**Task instructions**
Convert the stretch from the line containing "order: Anura" through the end of the listing into a numbered list, omitting any blank lines.

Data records
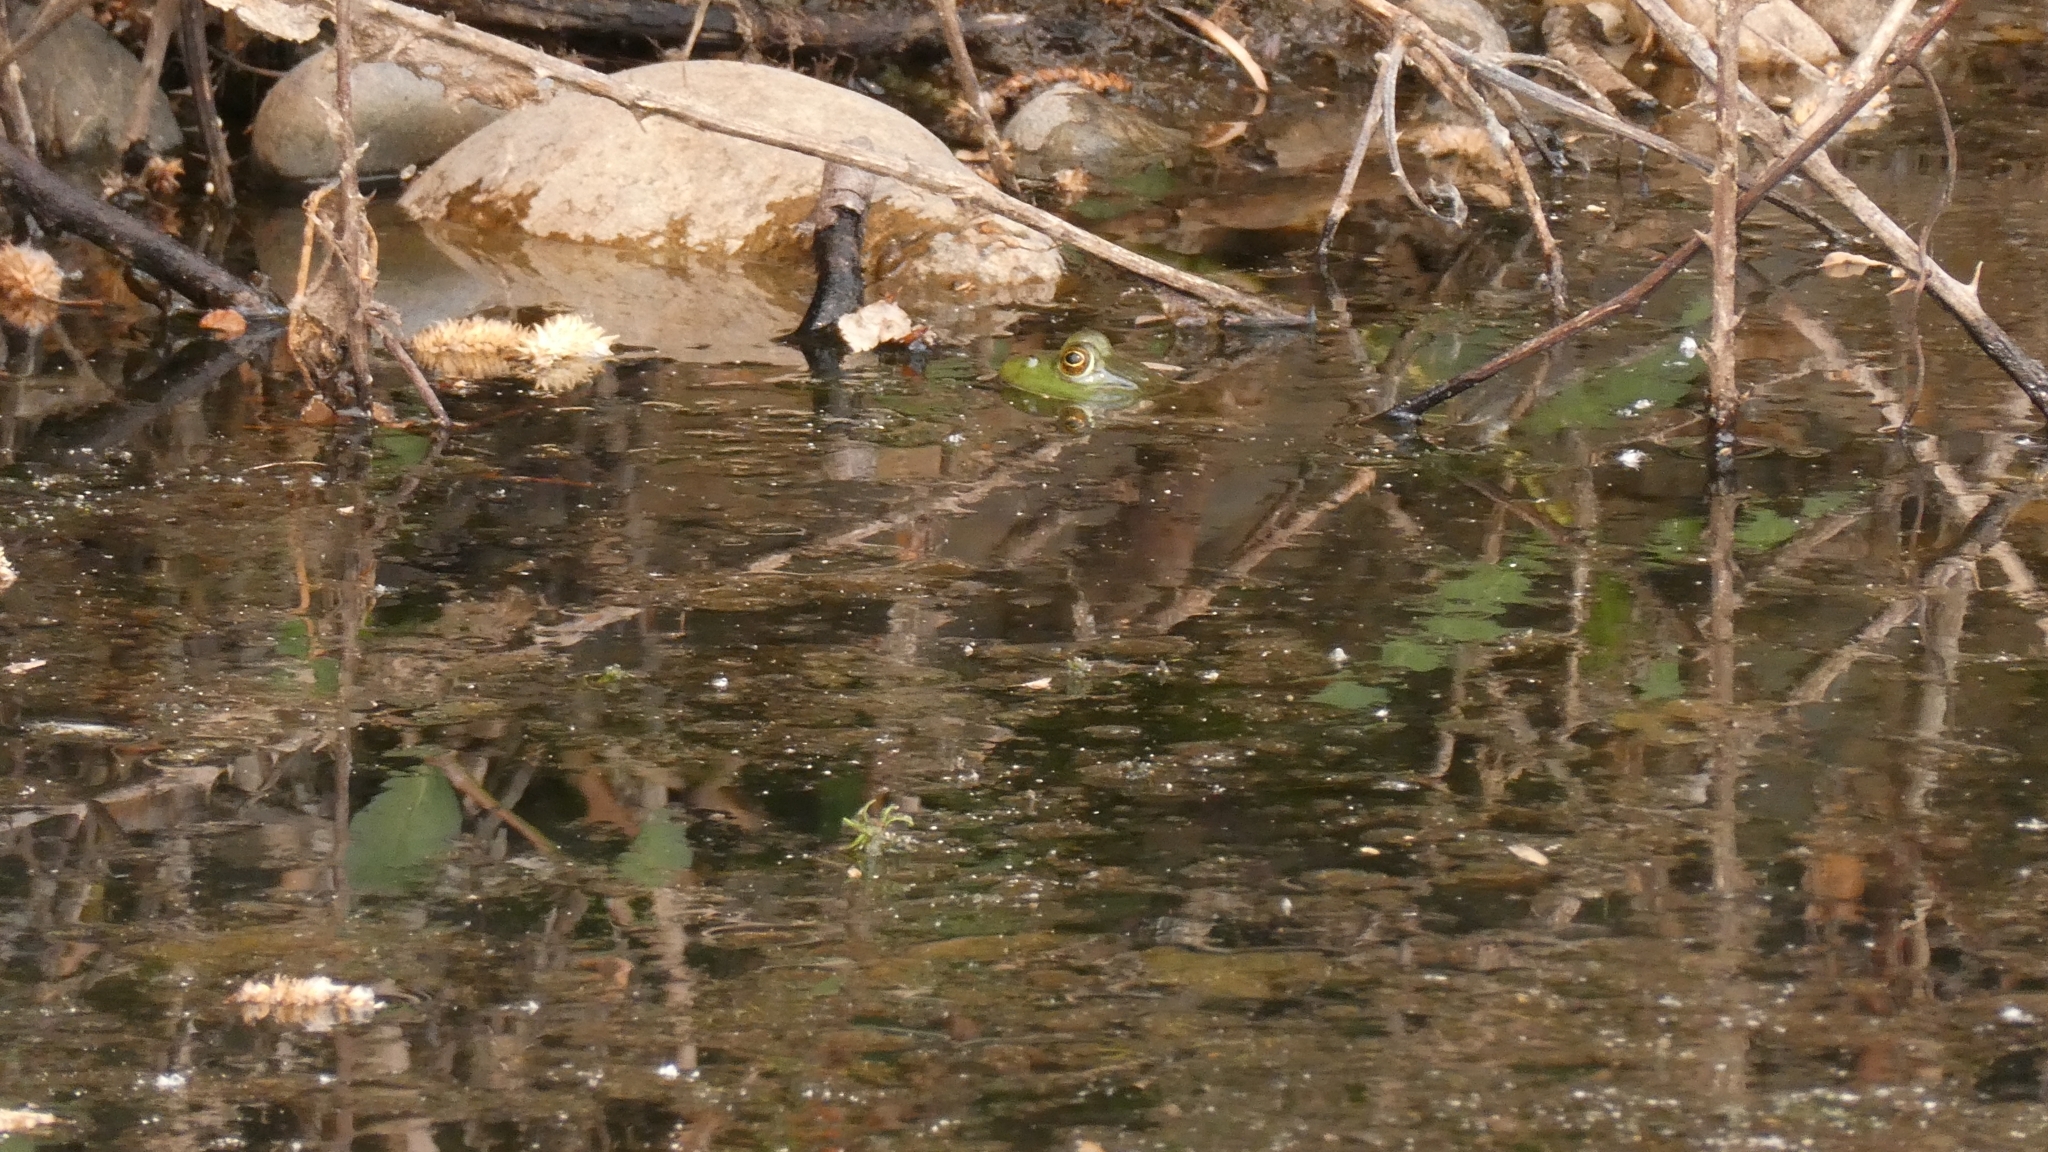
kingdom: Animalia
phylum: Chordata
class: Amphibia
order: Anura
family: Ranidae
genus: Lithobates
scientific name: Lithobates catesbeianus
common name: American bullfrog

**Result of this task**
1. order: Anura
2. family: Ranidae
3. genus: Lithobates
4. scientific name: Lithobates catesbeianus
5. common name: American bullfrog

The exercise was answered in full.